This post is all about why I am finding being alcohol free easier than I ever thought possible. Sure there are some tough times, cravings and difficult situations but I feel after nearly two weeks that this really is it. I’m hoping this is not false optimism and my instincts tell me the optimism is justified. Even if I have a little lapse, that’s all it will be because I’m going into this alcohol free journey with expectation and enthusiasm rather than a mindset of deprivation, negativity and loss. For me it’s all been about the mindset.
In January I decided to try going alcohol free to see if it would lower my cholestrol, improve blood pressure and help me lose some weight (doctor’s orders). I knew I was drinking too much, particularly binge drinking at weekends and it was taking its toll. When I’d tried to stop drinking for a few weeks before it always ended up as failure and looking back it was because I saw it solely as depriving myself, giving up something I liked but couldn’t control and if I didn’t make it that was my fault, my failure. It all felt negative. Change based on principles of deprivation, loss, will power alone, guilt, moral weakness and probable failure is not likely to be successful . I’d read the books that most people read but didn’t like the tone, the evangalism, the judgmental tone in most of them. I’ve got nothing against people who drink, I’m simply someone who is not good at being a sensible drinker. Alcohol is a powerful drug and for various reasons I am not someone who can use it in a responsible and healthy way. Something had to change.
I then stumbled across two British men who had created a community based around giving up alcohol initially for a month. They referred to what they had set up as ONE YEAR NO BEER. they devised an approach that suited them. Suddenly there were two people speaking my language. They are two men that liked a drink but drank too much sometimes and were fed up with two day hangovers and the impact alcohol was having on their health.
The key thing was this- they focused on the positive, cool aspects of giving up alcohol- improved health, well-being, weight loss, more time, better concentration and sleep. They looked at the work of Professor Moore who conducted a massive study of the effects of giving up alcohol for just 4 weeks. The results were staggering in terms of health benefits. Prof Moore suggested that if someone ever produced a pill that could replicate what 4 weeks without alcohol could do everyone would be clamouring for that pill. Powerful stuff.
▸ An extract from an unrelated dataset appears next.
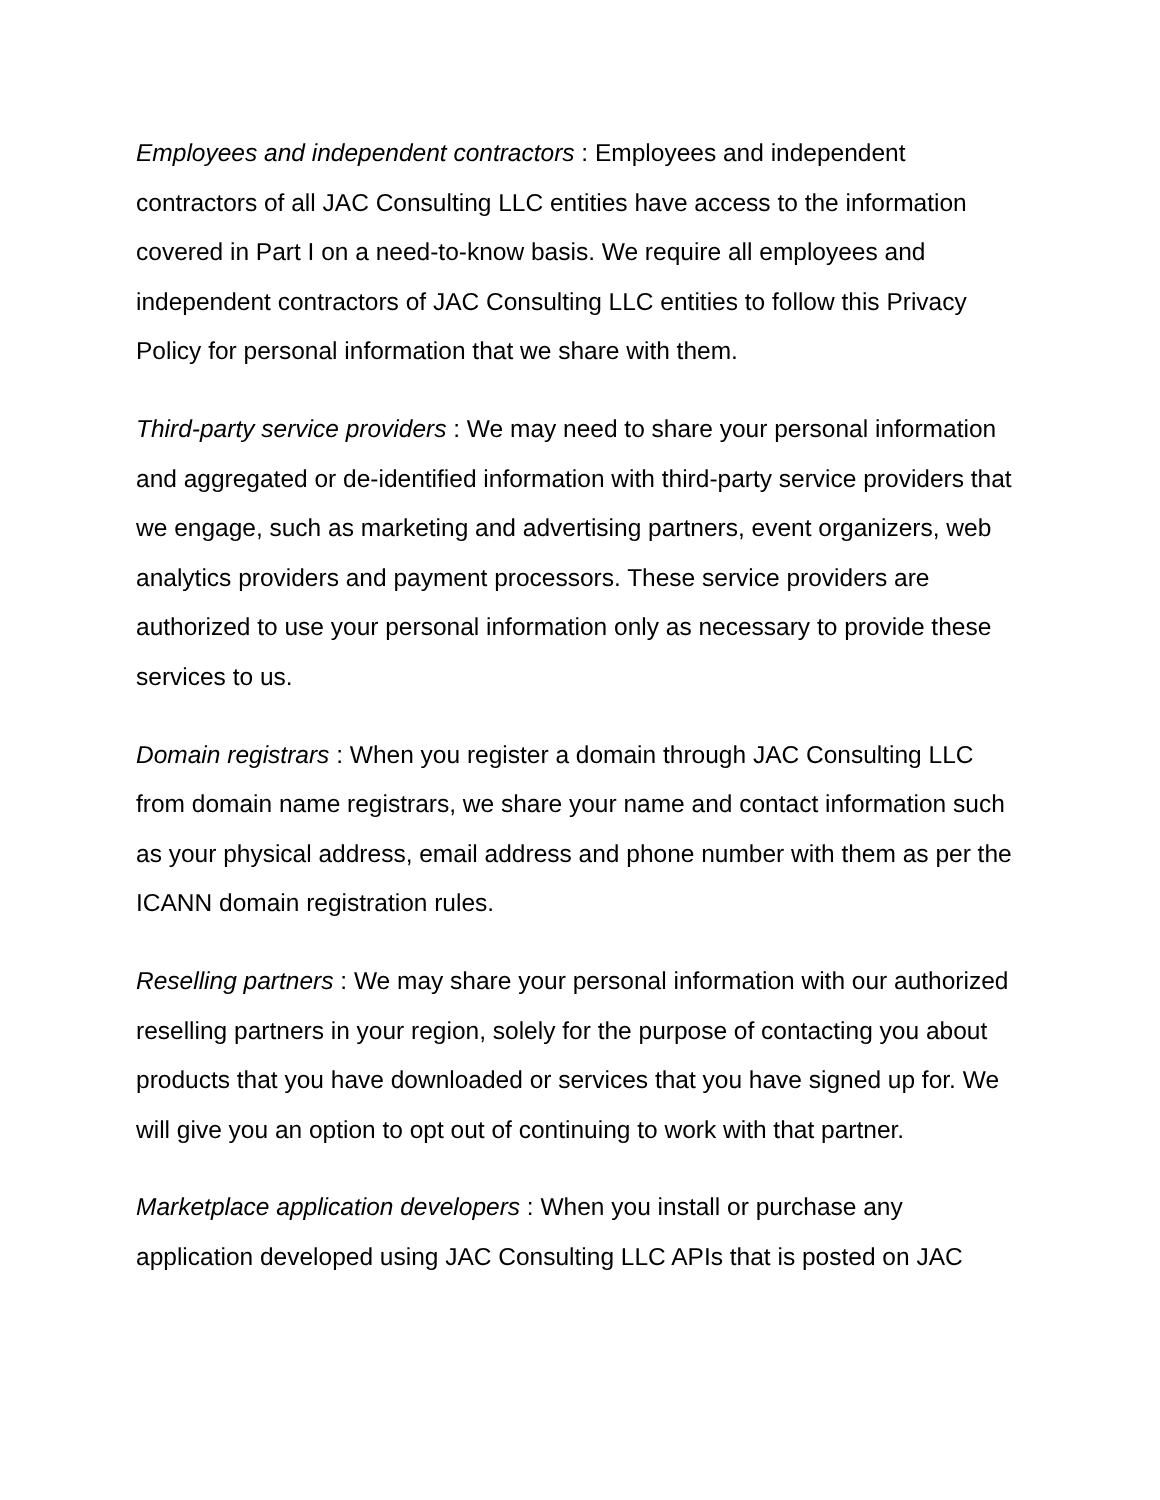Employees and independent contractors : Employees and independent contractors of all JAC Consulting LLC entities have access to the information covered in Part I on a need-to-know basis. We require all employees and independent contractors of JAC Consulting LLC entities to follow this Privacy Policy for personal information that we share with them.
Third-party service providers : We may need to share your personal information and aggregated or de-identified information with third-party service providers that we engage, such as marketing and advertising partners, event organizers, web analytics providers and payment processors. These service providers are authorized to use your personal information only as necessary to provide these services to us.
Domain registrars : When you register a domain through JAC Consulting LLC from domain name registrars, we share your name and contact information such as your physical address, email address and phone number with them as per the ICANN domain registration rules.
Reselling partners : We may share your personal information with our authorized reselling partners in your region, solely for the purpose of contacting you about products that you have downloaded or services that you have signed up for. We will give you an option to opt out of continuing to work with that partner.
Marketplace application developers : When you install or purchase any application developed using JAC Consulting LLC APIs that is posted on JAC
Suddenly the picture changes- going alcohol free is going to open up an enhanced experience of life. I knew this deep down but seeing it spelt out like it was by these two men hit me like a thunderbolt. I couldn’t wait to go alcohol free. That was certainly a reframing moment. At the same time alcohol was at the centre of so much that I did so it was going to be a mixed process; there was going to be some loss and physical reactions to stopping but there was also going to be much to look forward to. I went on their website https://www.oneyearnobeer.com and downloaded their 28 day challenge (not sure if that i still available). I adapted it for my own purposes and turned it into a 3 month challenge. I kept a journal. I logged the changes. For me knowing it was three months gave me an escape clause. This was time limited. I could give it a real go knowing I could drink again after 3 months. During that 3 months without alcohol I felt great; I lost 12 lbs, better skin, improved sleep (although not for the first 4 weeks), more time, more energy, more motivation, lower cholestrol, reduced blood pressure. My doctor was impressed. All I had really done was cut out alcohol. I was happier. The only downsides were some of the anxiety I mentioned in a previous post and the adjustment of tackling social ocassions without booze.
Three months without hangovers! Being able to do productive things on a Saturday morning, this was great. After 3 months I decided to go back to drinking, that was the original deal with myself but part of me didn’t want to. Of course when I started drinking again my drinking was even heavier than before. It was as if I wanted the contrast. As I started drinking again the conviction slowly develped that I wanted to go back to how I felt during that 3 months without alcohol. I reread the booklet written by OYNB authors – Ruari and Andy and set the target date of September 1st. I knew enough about myself to know that moderation was not going to work. I drank alcohol like I do everything else- excessively. I wanted to experience those highs of not drinking again. Going alcohol free had been a positive adventure full of transformation, promise and tangible benefits. It was the magic pill that cost nothing.
So there we are. Many elements have coallesced to give me this desire to live my life alcohol free. Without doubt though Ruari and Andy from OYNB have been a huge influence and I wish to thank them for sharing their thoughts and insights but most importantly for reframing going alcohol free as a positive choice rather than one stemming from a feeling of failure or moral ineptitude. If you are thinking of going alcohol free or want to give it a go I recommend checking out their website. Their approach spoke to me and felt right. I didn’t join one of their online programmes or communities because I personally felt I had enough knowledge and motivation to go it alone. Except of course I’m not alone, there is this marvellous community of bloggers here all looking out for each other. If I had rushed into this sobriety or filled my head with an AA style approach going alcohol free would not be working for me, I know that. It’s all about finding a way that works for you. Reading what Ruari and Andy had to say, being inspired by fellow bloggers who were enjoying alcohol free lives and dipping my toe in the water with a three month challenge all helped me start this journey that is more exciting than it is scary. Alcohol free living – what a pill!